Lack of information about PGx allele frequencies in non-European populations
Most population-based genetic studies, including those examining pharmacogenetic loci, have been conducted primarily on individuals of European ancestry. In addition, databases that aggregate allele frequencies, such as gnomAD are also biased toward European populations and contain very little information from individuals of African or other ancestries. The lack of diverse ethnic representation in these data has created a gap in knowledge about the alleles present in non-White populations and their relative frequencies. This could cause health inequities because the results of PGx tests that were designed based on allele frequencies of Europeans are being applied to patients of other ethnicities, causing physicians to prescribe drugs and doses that are ineffective or may cause adverse reactions in non-White patients. In addition, lack of ethnic diversity in PGx data sets can widen health disparities by negatively affecting the outcomes of clinical drug trials and translating genetic research into clinical practice.
Determining PGx allele frequencies in a diverse US population
To obtain a more complete picture of the PGx alleles present in a diverse US population, approximately 5,000 DNA samples from the population-based NHANES will be tested to determine the PGx allele frequencies of 970 unique haplotypes in 150 pharmacogenes. The NHANES sample sets represent the US population and are over-sampled for persons who are aged 60 and older, African American, Asian, and Hispanic to produce reliable statistics. The PGx alleles will be correlated with sample ethnicity to determine the allele frequency of each pharmacogene in the various population groups. Allele frequencies will also be correlated with prescription drug use among the different ethnic groups to study whether drugs prescribed for each are appropriate given the PGx allele frequency determined for the population and how the drugs prescribed could be modified if more comprehensive PGx testing were available. The risks associated with inaccurate drug selections and the potential reduction of this risk based on more accurate ethnicity specific PGx genotype assessment will also be evaluated.
Creation of the comprehensive PGx data set proposed in this project will, for the first time, help to establish the allele frequencies in 150 pharmacogenes across ethnicities in the US population. This will facilitate development and validation of PGx tests capable of detecting important PGx alleles in African American, Asian, Hispanic, and White populations.
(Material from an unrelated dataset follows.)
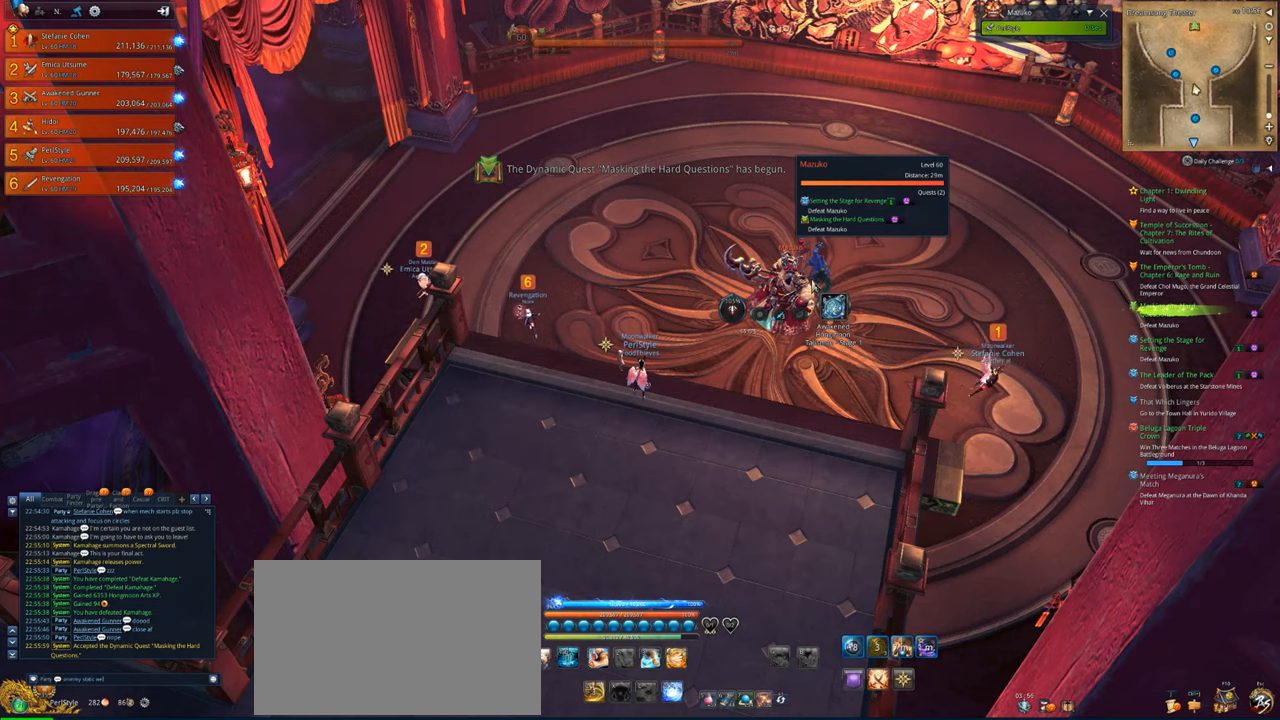
{"keys": [], "mouse": [], "mouse_move": "still", "events": [[250, "e", "down"], [283, "r", "down"], [316, "e", "up"], [383, "r", "up"]]}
The availability of PGx tests that more accurately detect important PGx alleles will greatly improve health equity and patient care and facilitate a more equitable implementation of genomic findings.
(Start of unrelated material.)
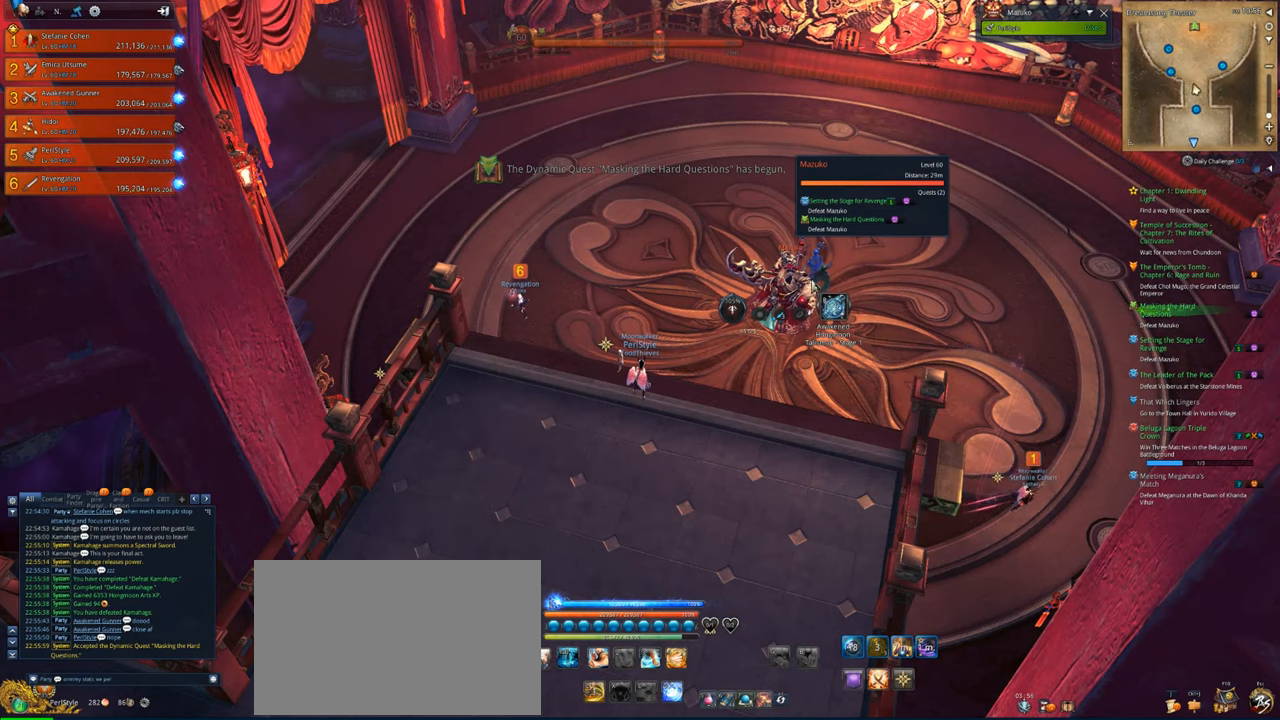
{"keys": ["space"], "mouse": [], "mouse_move": "still", "events": [[216, "a", "down"], [250, "a", "up"], [383, "space", "down"]]}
The results of this study could be used to promote the uptake of clinical PGx testing to enhance precision medicine, especially in underrepresented populations. The FDA and pharmaceutical developers could use this information when designing clinical drug trials to ensure that the genotypes of the participants are determined properly and utilized when determining drug efficacy and to inform PGx information required on drug labels. This information may also be used to inform guideline development efforts such as the Association for Molecular Pathology’s PGx Standardization project and the Clinical Pharmacogenetics Implementation Consortium (CPIC).